当時、庶民は身分制度の壁があり、幕府や藩の政策に対して直接意見を述べる手段をほとんど持っていませんでした。目安箱は、そうした庶民の声を直接将軍に届けることを目的として設けられ、投書した者の氏名は秘密が守られると告知されました。

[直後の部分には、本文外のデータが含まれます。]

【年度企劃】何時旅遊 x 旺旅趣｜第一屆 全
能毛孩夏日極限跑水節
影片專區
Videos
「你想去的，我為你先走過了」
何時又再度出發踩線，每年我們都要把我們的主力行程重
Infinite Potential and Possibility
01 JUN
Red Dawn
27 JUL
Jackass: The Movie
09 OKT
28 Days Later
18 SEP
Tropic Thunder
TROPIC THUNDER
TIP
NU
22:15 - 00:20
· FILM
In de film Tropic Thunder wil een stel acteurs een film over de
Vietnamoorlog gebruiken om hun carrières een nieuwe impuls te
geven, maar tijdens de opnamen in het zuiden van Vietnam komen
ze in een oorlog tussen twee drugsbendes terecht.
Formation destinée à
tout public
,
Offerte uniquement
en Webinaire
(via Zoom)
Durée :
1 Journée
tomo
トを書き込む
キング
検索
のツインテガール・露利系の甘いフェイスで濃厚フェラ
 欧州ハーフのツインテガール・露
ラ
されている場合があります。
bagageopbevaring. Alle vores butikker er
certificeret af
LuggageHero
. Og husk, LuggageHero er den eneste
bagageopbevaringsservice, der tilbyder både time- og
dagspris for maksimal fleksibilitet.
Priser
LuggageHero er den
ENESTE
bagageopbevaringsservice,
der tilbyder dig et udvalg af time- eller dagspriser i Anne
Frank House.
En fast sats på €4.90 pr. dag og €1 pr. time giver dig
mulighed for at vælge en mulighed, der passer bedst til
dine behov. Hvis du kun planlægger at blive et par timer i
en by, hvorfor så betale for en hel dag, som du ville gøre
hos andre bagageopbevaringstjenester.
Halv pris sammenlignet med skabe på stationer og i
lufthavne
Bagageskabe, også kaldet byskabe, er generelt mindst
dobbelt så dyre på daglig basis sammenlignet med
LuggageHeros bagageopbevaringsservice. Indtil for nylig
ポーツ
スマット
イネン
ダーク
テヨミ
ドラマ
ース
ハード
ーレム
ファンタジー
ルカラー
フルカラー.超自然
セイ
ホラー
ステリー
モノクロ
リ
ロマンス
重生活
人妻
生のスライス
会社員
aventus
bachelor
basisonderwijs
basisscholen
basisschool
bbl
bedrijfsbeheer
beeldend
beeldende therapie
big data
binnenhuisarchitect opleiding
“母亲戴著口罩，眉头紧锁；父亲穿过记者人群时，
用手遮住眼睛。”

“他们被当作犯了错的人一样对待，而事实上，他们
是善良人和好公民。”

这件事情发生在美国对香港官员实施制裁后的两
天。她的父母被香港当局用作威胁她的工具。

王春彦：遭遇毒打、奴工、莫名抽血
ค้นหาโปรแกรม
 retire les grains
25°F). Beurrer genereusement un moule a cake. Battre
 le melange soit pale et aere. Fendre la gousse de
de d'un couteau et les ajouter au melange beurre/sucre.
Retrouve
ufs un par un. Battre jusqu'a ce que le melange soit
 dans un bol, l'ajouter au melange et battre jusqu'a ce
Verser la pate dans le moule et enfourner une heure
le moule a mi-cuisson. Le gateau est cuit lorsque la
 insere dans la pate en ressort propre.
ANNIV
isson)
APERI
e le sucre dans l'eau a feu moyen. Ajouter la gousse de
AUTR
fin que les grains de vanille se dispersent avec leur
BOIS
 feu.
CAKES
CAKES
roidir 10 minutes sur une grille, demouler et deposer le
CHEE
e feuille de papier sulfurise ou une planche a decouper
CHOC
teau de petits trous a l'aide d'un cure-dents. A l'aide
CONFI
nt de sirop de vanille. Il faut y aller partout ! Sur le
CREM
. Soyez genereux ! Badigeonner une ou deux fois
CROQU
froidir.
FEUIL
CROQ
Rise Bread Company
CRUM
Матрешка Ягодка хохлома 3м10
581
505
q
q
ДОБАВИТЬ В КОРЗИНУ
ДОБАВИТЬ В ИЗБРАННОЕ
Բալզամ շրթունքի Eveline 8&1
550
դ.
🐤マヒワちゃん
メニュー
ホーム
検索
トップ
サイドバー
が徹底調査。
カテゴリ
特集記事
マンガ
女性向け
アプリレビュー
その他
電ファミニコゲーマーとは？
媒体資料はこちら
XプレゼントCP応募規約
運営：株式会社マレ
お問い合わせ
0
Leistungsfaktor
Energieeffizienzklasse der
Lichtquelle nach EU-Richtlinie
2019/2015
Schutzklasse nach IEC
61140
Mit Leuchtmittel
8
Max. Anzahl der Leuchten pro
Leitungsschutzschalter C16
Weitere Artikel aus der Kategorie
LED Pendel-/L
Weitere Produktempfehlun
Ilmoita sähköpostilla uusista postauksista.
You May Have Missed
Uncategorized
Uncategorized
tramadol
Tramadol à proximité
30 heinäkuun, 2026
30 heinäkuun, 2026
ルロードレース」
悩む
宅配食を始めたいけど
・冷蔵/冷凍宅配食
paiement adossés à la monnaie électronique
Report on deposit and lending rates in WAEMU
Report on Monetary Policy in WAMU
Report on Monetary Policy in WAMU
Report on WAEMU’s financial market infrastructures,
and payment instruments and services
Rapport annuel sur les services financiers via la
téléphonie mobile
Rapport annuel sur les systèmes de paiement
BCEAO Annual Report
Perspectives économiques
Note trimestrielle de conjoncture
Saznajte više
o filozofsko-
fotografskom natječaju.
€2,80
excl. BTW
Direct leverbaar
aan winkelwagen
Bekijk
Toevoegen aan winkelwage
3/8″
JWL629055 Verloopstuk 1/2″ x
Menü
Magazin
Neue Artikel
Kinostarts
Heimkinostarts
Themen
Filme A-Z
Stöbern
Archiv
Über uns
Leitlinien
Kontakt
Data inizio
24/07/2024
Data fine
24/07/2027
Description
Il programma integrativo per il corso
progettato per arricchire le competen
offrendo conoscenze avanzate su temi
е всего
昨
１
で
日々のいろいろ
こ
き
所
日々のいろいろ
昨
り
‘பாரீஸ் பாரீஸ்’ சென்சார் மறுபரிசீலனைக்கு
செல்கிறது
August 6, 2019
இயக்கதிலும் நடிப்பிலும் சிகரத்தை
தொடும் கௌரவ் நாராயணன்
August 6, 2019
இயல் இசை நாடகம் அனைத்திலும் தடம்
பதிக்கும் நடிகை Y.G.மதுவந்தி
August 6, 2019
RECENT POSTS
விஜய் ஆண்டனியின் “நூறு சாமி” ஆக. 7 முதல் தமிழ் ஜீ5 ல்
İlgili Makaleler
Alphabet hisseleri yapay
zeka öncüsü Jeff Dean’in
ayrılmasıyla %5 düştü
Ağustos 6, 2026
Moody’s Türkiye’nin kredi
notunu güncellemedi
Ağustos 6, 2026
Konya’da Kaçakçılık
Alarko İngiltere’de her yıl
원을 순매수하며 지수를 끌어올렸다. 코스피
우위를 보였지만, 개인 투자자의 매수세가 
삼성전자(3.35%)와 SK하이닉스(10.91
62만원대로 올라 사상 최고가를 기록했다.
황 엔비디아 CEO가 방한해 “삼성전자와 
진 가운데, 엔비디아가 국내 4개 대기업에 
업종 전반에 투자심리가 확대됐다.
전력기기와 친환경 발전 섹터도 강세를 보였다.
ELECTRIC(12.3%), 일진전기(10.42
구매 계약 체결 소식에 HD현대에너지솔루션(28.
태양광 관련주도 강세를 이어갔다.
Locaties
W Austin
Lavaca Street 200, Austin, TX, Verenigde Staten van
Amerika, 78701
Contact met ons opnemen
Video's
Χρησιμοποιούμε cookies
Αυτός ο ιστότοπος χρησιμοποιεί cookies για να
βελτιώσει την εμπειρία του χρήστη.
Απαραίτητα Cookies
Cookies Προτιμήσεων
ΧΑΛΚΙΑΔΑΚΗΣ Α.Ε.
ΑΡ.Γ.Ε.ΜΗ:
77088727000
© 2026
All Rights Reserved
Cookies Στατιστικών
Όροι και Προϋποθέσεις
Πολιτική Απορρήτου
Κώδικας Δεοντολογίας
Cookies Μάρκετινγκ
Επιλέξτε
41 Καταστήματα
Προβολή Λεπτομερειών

目安箱に寄せられた投書の中から、吉宗が実際に政策に反映させたものもあります。小石川養生所(無料の医療施設)の設置は、投書をきっかけに実現した代表的な例として知られています。
目安箱の意義は以下の点にあります。
- 権力者と庶民の間に直接的な意思疎通の回路を設けた点
- 民意を政治に取り込む仕組みの先駆けとなった点
- 封建社会の中での限定的な「参加型統治」の試みであった点
現代では、市区町村の「意見箱」や企業の「提案箱」など、広く意見を集める仕組みの比喩としても「目安箱」という言葉が使われます。
使い方・例文
歴史の授業や時代劇では江戸時代の庶民が訴えを届ける場面で登場し、現代では会社や自治体の意見・提案を集める箱を指して「目安箱」と呼ぶこともあります。